In less than five minutes he stopped his car in front of a plain brick house and helped Mary Louise to the doorway.

“Merry Christmas, Hodge!” he said, when the door was opened to his knock. “This young lady——”

“Merry Christmas, Father,” returned the constable, gazing at Mary Louise. Almost instantly he recalled who she was. “Come in, Miss Gay,” he said.

“Oh, how can I ever thank you enough?” said Mary Louise, fervently to the priest. But the good man only smiled and departed as quickly as he had appeared.

The smell of coffee, of breakfast—for it was only a little after nine o’clock—was overpowering to the hungry, exhausted girl. She sank into a chair with only one cry on her lips: “Coffee!”

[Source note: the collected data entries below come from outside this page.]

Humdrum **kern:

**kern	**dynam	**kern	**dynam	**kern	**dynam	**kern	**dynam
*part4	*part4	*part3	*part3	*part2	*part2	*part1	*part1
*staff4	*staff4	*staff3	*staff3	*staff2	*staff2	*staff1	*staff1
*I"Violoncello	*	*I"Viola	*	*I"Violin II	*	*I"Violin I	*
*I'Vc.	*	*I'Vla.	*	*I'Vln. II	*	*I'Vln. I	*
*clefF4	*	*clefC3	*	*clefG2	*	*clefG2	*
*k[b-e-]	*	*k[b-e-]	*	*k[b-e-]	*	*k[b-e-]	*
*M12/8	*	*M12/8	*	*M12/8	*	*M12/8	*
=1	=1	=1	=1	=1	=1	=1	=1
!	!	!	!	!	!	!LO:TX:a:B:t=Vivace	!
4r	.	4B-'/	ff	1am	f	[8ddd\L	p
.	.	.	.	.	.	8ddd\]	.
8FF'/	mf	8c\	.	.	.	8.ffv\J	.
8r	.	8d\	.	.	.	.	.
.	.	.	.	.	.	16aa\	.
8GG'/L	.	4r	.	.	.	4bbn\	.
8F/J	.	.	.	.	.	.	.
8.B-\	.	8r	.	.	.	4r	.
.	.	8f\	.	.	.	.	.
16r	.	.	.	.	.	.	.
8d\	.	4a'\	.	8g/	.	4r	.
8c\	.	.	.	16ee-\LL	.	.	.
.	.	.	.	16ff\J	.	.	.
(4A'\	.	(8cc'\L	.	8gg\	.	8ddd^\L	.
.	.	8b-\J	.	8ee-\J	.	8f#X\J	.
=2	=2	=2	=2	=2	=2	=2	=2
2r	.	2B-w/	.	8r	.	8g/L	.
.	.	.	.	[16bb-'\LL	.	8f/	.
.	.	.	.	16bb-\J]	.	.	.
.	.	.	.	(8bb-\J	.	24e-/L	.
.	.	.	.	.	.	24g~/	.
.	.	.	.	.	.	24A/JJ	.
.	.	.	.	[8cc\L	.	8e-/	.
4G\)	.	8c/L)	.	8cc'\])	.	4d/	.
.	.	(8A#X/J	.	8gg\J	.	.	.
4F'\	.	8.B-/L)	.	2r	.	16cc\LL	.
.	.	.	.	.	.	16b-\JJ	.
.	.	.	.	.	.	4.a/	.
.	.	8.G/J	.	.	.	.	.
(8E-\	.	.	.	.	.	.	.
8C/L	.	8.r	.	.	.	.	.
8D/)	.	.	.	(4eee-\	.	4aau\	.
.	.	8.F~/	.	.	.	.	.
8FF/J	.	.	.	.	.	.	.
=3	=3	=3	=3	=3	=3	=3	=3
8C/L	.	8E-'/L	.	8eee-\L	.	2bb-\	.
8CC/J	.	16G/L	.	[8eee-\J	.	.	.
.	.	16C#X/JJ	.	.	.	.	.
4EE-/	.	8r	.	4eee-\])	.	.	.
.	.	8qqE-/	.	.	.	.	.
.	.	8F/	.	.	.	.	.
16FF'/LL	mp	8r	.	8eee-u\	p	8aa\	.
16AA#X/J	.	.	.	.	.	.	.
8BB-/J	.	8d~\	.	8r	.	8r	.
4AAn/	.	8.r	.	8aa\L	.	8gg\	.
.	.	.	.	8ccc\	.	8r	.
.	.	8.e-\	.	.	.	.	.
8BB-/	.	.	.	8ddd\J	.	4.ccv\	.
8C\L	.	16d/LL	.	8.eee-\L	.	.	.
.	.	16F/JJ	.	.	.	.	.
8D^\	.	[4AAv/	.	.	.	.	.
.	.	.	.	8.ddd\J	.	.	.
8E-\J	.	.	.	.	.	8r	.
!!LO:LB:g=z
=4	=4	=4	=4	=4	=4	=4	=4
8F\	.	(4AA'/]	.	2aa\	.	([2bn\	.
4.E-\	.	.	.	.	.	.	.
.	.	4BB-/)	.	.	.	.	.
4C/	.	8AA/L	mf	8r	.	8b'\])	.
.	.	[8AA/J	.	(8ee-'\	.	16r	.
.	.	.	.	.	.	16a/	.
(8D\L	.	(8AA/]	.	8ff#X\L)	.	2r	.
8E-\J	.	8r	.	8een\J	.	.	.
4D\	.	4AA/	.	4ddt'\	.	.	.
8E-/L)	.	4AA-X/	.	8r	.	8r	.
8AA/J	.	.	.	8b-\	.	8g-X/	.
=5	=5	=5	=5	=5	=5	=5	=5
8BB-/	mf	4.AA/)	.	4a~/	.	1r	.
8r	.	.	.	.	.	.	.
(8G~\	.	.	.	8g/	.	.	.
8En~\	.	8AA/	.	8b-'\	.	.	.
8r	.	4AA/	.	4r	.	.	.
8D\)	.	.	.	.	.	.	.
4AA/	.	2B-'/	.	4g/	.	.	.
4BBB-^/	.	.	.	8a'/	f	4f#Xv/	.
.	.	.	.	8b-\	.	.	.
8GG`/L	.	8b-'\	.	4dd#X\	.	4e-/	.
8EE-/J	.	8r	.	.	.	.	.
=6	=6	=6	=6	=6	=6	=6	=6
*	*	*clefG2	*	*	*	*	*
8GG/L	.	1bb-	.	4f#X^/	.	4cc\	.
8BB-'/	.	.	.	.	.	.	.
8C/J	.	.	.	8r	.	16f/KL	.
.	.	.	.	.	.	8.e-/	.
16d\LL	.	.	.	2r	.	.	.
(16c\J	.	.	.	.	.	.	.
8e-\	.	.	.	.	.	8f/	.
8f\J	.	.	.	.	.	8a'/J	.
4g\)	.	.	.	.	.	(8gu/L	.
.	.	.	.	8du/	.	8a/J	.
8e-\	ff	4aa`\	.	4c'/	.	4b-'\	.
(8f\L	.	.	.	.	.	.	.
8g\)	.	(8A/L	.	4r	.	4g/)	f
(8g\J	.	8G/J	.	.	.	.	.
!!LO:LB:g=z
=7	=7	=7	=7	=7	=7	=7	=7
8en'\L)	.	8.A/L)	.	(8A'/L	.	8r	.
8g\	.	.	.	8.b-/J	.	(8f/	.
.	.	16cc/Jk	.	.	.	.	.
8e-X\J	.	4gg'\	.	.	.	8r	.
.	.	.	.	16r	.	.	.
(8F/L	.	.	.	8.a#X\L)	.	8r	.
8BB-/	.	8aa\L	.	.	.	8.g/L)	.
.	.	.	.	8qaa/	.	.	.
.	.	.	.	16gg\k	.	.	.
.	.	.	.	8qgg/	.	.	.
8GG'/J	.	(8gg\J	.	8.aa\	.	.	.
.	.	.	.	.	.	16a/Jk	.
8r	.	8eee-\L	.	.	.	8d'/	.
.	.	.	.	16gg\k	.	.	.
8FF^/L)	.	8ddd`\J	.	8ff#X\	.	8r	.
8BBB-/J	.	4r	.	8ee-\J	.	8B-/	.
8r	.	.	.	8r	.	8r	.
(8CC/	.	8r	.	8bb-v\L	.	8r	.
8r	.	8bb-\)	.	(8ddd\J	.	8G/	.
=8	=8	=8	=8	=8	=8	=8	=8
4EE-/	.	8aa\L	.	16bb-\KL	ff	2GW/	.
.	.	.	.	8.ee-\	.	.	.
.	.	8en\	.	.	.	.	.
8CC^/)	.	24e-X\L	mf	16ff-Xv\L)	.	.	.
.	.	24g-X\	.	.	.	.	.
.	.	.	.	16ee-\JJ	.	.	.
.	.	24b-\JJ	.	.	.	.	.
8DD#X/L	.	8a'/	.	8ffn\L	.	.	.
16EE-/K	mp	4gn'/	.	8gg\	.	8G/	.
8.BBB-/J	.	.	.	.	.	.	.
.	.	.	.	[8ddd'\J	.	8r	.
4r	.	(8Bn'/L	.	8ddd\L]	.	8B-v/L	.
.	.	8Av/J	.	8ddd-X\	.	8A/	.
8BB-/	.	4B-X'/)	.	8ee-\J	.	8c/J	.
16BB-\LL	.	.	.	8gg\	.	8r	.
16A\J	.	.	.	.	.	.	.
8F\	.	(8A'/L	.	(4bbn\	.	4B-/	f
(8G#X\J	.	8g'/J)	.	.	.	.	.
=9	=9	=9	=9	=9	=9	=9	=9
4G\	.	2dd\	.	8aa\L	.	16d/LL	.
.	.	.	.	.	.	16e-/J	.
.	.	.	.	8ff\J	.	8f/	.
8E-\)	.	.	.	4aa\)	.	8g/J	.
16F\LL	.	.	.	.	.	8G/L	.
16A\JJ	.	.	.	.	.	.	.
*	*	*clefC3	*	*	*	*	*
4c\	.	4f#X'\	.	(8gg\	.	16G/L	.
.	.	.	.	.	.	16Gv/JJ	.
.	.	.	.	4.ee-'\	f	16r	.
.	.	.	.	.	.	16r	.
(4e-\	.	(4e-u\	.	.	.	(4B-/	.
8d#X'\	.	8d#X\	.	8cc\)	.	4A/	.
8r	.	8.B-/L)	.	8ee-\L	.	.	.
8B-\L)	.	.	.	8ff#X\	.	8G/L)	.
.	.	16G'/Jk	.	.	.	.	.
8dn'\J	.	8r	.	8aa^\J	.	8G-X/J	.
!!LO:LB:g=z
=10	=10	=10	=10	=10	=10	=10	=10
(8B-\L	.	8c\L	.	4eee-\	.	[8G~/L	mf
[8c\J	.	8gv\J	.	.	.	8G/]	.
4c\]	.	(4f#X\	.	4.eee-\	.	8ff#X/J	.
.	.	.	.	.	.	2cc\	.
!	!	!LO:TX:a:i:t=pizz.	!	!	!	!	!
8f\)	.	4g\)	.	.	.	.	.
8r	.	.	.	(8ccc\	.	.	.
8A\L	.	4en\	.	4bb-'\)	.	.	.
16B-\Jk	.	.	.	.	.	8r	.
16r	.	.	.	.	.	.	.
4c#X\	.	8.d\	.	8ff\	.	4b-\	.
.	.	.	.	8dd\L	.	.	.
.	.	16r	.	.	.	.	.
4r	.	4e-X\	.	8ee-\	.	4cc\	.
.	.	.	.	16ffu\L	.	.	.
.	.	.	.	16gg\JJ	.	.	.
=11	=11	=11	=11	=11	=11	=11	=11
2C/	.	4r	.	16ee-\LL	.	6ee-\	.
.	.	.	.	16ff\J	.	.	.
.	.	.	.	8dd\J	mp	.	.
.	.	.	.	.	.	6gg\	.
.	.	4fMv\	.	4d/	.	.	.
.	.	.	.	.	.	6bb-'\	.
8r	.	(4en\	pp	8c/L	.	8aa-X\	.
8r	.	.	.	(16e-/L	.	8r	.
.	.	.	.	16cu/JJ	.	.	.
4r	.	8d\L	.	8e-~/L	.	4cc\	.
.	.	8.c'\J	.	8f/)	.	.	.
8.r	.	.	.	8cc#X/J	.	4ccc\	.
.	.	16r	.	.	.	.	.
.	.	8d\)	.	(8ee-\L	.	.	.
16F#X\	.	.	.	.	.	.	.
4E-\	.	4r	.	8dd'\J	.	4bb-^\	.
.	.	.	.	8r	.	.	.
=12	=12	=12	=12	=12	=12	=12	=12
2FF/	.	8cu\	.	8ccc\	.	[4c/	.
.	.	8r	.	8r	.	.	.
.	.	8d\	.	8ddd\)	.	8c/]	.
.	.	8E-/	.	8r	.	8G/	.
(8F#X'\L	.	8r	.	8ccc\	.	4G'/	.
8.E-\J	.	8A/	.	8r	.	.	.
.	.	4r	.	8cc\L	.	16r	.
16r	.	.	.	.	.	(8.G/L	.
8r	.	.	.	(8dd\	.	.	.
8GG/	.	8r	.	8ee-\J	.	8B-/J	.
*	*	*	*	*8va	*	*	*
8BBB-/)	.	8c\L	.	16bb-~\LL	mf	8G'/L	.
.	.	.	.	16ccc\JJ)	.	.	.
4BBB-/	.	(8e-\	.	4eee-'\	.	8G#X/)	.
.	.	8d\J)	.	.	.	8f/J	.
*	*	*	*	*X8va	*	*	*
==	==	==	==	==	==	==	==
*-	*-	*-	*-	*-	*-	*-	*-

Before the constable could even ask her a question, his wife hurried from the dining room with a steaming cup in her hands. She was a motherly woman of about forty-five; three children immediately followed her into the living room to see who the stranger was who had arrived so mysteriously.

“Drink this, dear,” said Mrs. Hodge, holding the cup to Mary Louise’s lips. “I put cream and sugar in it, so it won’t burn you.”